Par ailleurs, il analysera l’œuvre "Don Quichotte", qu’il considère comme étant une satire morale sur laquelle se construit le nouveau roman moderne précisément avec les courants des écrivains anglais.

"Le travail de Mayens sur Cervantès deviendra une base documentaire pour les autres biographies. Elle sera traduite en plusieurs langues", confie José Manuel Lucia Megias.

Ce chercheur précise que si l’on étudie la vie de ce grand écrivain, on distinguera trois Cervantès : le jeune, le mature et un Cervantès qui vit dans sa plénitude qui correspond aux dernières années de sa vie, énumère-t-il

Cervantès le jeune n’avait pas d’éducation bourgeoise, mais il était inspiré pas un génie. Il n’a donc ni nom ni rang mais il doit se construire. Trois possibilités de carrière s’offre à lui : l’église, secrétaire des maisons immobilière (un profil demandé à l’époque), ou la carrière militaire qu’il va finalement choisir, détaille-t-il.

Vient ensuite la maturité de Cervantès qui va être marquée par la demande d’une faveur à l’administration de la monarchie Espagnole, pour obtenir un poste en Amérique car à cette époque l’Amérique est un vivier d’opportunité pour commencer une carrière prestigieuse.

Hélas, Cervantès n’obtiendra pas cette faveur. Il va simplement essayer de gagner sa vie en marchant sur les traces de son père et son grand père c'est-à-dire s’occuper des traités de négoces. Une nouvelle fonction qui va l’amener à Madrid.

À Madrid, il va commencer à écrire des pièces de théâtre, il apporte un nouveau modèle théâtral avec l’utilisation de la littérature comme instrument. Il connaitra un grand triomphe et une prospérité.

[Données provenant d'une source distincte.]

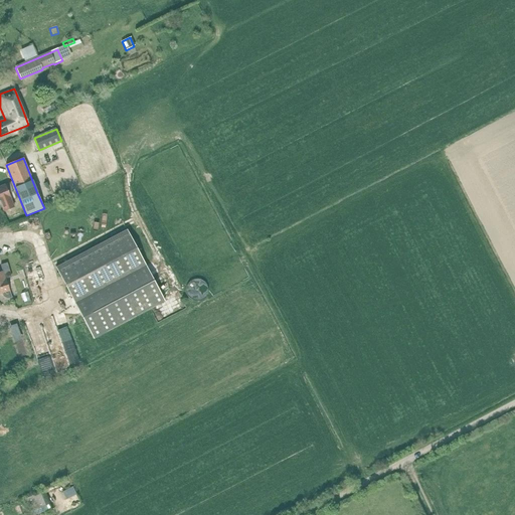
[(8,194),(13,192),(10,183),(0,186),(0,202),(3,211),(14,206),(8,194)]
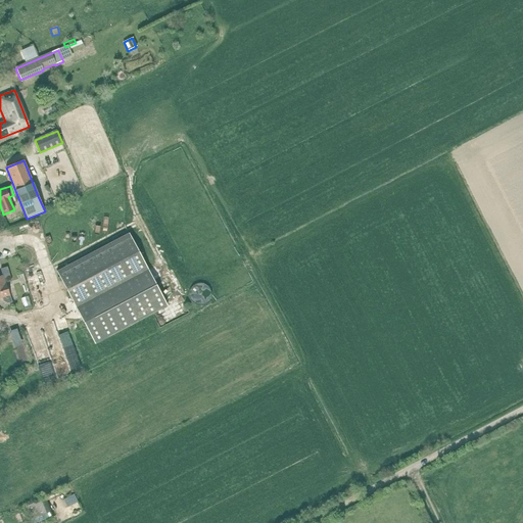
[(95,344),(167,305),(129,234),(56,272),(95,344)]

Vient enfin la période de la plénitude qui est, selon José Manuel Lucia Megias, la plus intéressante pour les historiens.

Une période qui marque les trois dernières années de sa vie et durant laquelle il va asseoir les bases pour construire un mythe. Son projet littéraire consiste à améliorer sa position en tant qu’écrivain.

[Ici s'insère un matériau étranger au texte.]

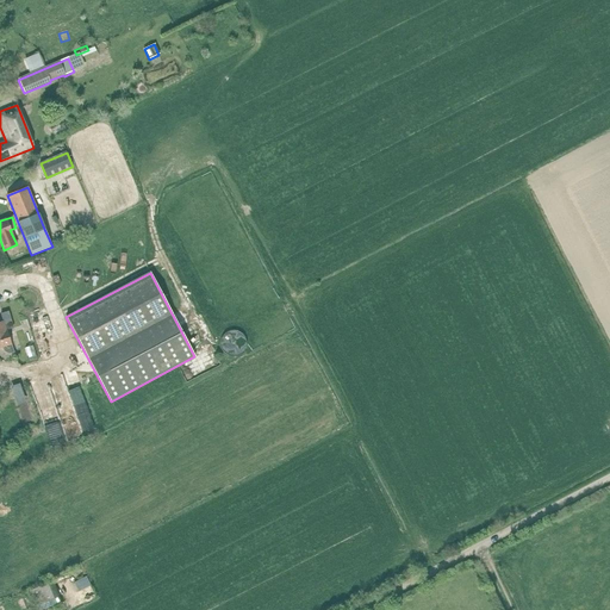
[(25,316),(27,342),(37,342),(36,330),(42,329),(39,315),(25,316)]
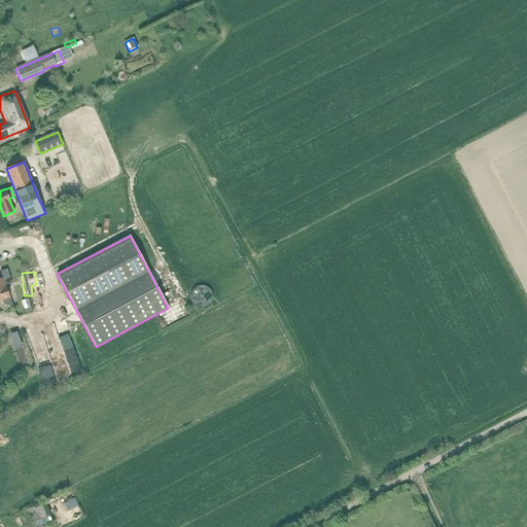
[(6,285),(4,286),(2,278),(0,278),(0,300),(2,300),(2,302),(4,304),(7,306),(9,306),(11,305),(6,285)]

"En 1614 il s’érige comme un grand poète narratif, en 1615 il se revendique comme étant un poète narratif en produisant beaucoup de comédie, enfin en 1615, il se remet à écrire comme un fou pour ce qu’il considère comme sa plus grande œuvre Persilès qui est la pierre de ce projet littéraire".

Ce projet littéraire deviendra pour les auteurs anglais du 18ème siècle un modèle d’écriture dans lequel ils ont trouvé une nouvelle forme narrative à savoir le satyre moral.

Enfin, de nombreuses zones d’ombre continuent de voiler la vie de Cervantès. Concernant ses années à Alger, celles-ci par contre ont été racontées par l’auteur lui-même. Il est néanmoins important de rappeler qu’une année après sa libération, Cervantès revient en Algérie, et a séjourné plusieurs semaines à Oran. Une mission secrète enveloppé d’un grand "mystère" pour les chercheurs, conclut José Manuel Lucia Megias.